4. Emergence of Novel Payment Plans
China saw its first pay-for-performance program in oncology with Pfizer’s Ibrance in 2019. Given Pfizer did not successfully win NRDL inclusion for the public market, this was a preemptive move that positioned Ibrance well in the private insurance markets. This may be a strategy for other manufacturers to employ in the future as well – with China’s efforts to cut on costs not just limited to the public sector, private insurance and providers will similarly be attracted to value or outcome-based payment programs.
Furthermore, with these novel pricing schemes, biotech companies will be able to collect Real World Data (RWD) that demonstrate the value of their drugs, and can use this data to power their cost-effectiveness arguments with the NHSA in the future for public reimbursement.

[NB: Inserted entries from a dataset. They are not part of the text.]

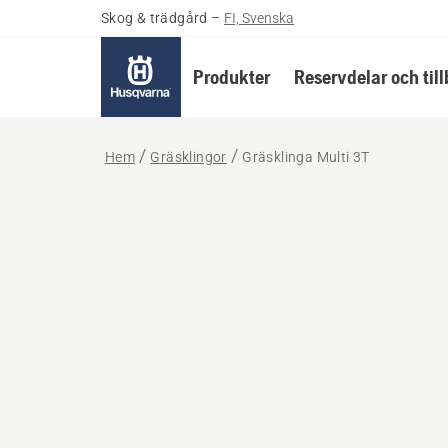
Skog & trädgård
–
FI, Svenska
Produkter
Reservdelar och til
Hem
Gräsklingor
Gräsklinga Multi 3T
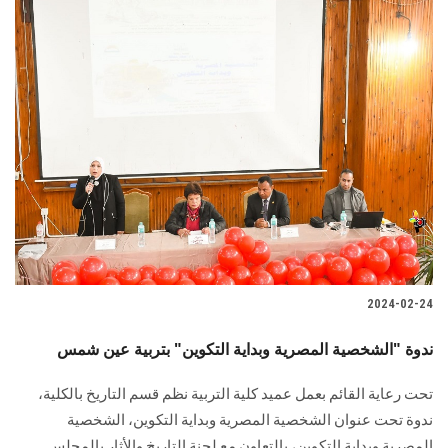
2024-02-24
ندوة "الشخصية المصرية وبداية التكوين" بتربية عين شمس
تحت رعاية القائم بعمل عميد كلية التربية نظم قسم التاريخ بالكلية،
ندوة تحت عنوان الشخصية المصرية وبداية التكوين، الشخصية
المصرية وبداية التكوين، بالتعاون مع لجنة التاريخ والأثار بالمجلس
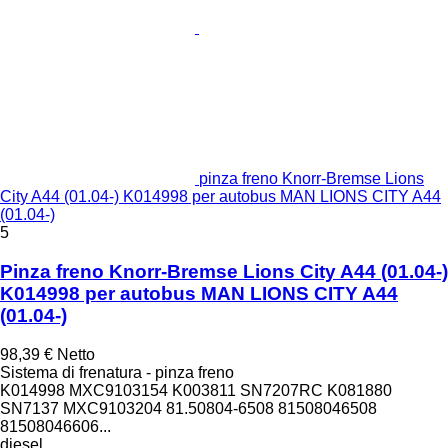
pinza freno Knorr-Bremse Lions
City A44 (01.04-) K014998 per autobus MAN LIONS CITY A44
(01.04-)
5
Pinza freno Knorr-Bremse Lions City A44 (01.04-)
K014998 per autobus MAN LIONS CITY A44
(01.04-)
98,39 €
Netto
Sistema di frenatura - pinza freno
K014998 MXC9103154 K003811 SN7207RC K081880
SN7137 MXC9103204 81.50804-6508 81508046508
81508046606...
diesel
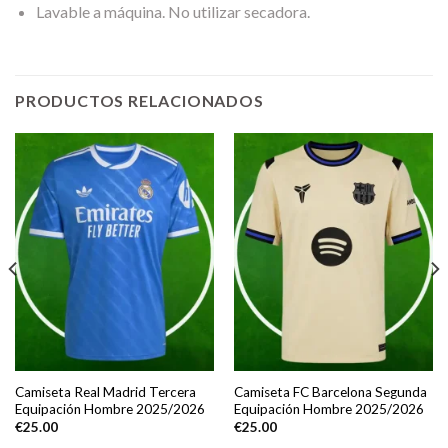
Lavable a máquina. No utilizar secadora.
PRODUCTOS RELACIONADOS
Camiseta Real Madrid Tercera
Camiseta FC Barcelona Segunda
Equipación Hombre 2025/2026
Equipación Hombre 2025/2026
€
25.00
€
25.00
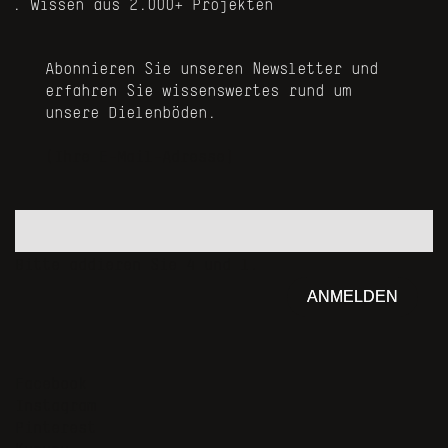
Wissen aus 2.000+ Projekten
Abonnieren Sie unseren Newsletter und
erfahren Sie wissenswertes rund um
unsere Dielenböden.
Bitte addieren Sie 4 und 1.
ANMELDEN
Navigation
Facebook
überspringen
Instagram
Pinterest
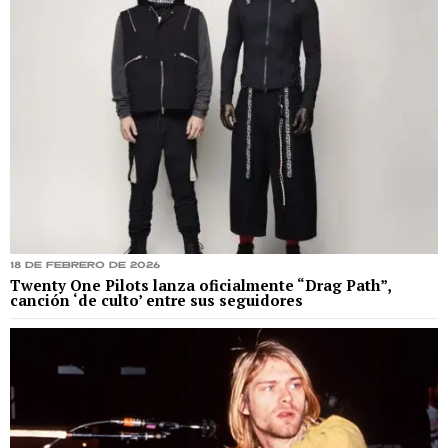
18 de febrero de 2026
Twenty One Pilots lanza oficialmente “Drag Path”,
canción ‘de culto’ entre sus seguidores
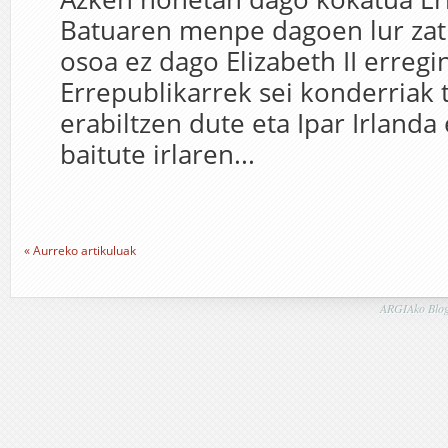
Batuaren menpe dagoen lur zati
osoa ez dago Elizabeth II erreg
Errepublikarrek sei konderriak
erabiltzen dute eta Ipar Irlanda 
baitute irlaren...
« Aurreko artikuluak
ARGIAko Blog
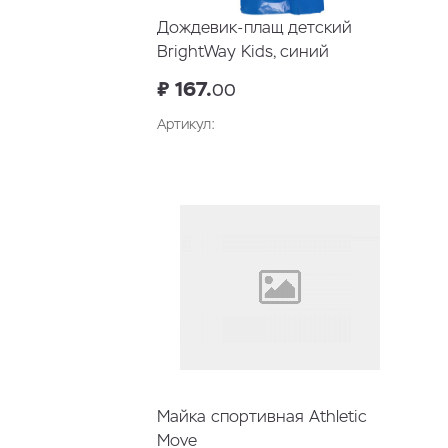
Дождевик-плащ детский
BrightWay Kids, синий
₽ 167.
00
Артикул:
Майка спортивная Athletic
Move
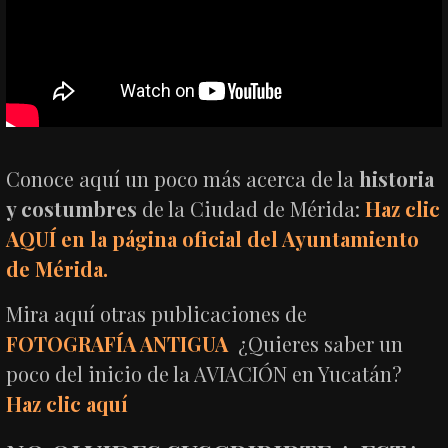
Conoce aquí un poco más acerca de la
historia
y costumbres
de la Ciudad de Mérida:
Haz clic
AQUÍ en la página oficial del Ayuntamiento
de Mérida.
Mira aquí otras publicaciones de
FOTOGRAFÍA ANTIGUA
¿Quieres saber un
poco del inicio de la AVIACIÓN en Yucatán?
Haz clic aquí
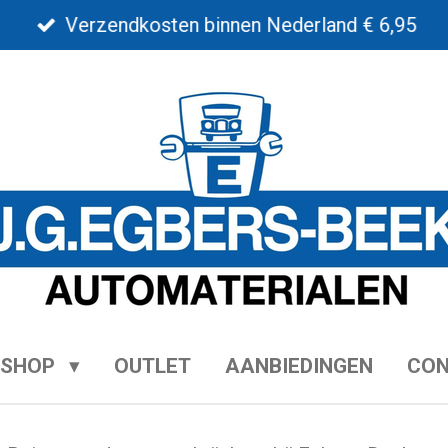
Verzendkosten binnen Nederland € 6,95
BSHOP
OUTLET
AANBIEDINGEN
CO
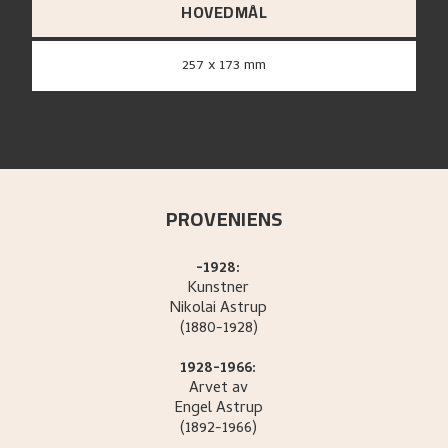
HOVEDMÅL
257 x 173 mm
PROVENIENS
-1928:
Kunstner
Nikolai
Astrup
(1880-1928)
1928-1966:
Arvet av
Engel
Astrup
(1892-1966)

5. Increasing Acceptance of Real World Evidence
And lastly, Real World Evidence (RWE). This is rapidly growing in the US and EU, and China is starting to catch on. The NMPA issued the “Guidelines for Real-World Evidence to Support Drug Development and Review (Trial)” in January 2020, outlining the role of RWE and guidelines on its collection and use in regulatory decisions. A few months before, the China Anti-Cancer Association had its inaugural conference for the China Anti-Cancer Association Cancer Big Data and Real World Research Professional Committee, where leading oncologists discussed China’s status on data banks in oncology, including tumor sample banks for GI and breast cancer, and the challenges of turning such research into RWE. The environment in China is gradually shifting to become more accepting of real world research, and it will be interesting to see the endeavors oncology companies take on to be the pioneer in RWE.
In closing, while the current uncertainties are unsettling, it is important to keep in mind that the fundamentals of the Chinese pharmaceutical market in general, and oncology in particular, remain strong. The sector is poised for continued growth, and will no doubt accelerate after the COVID-19 crisis is under control.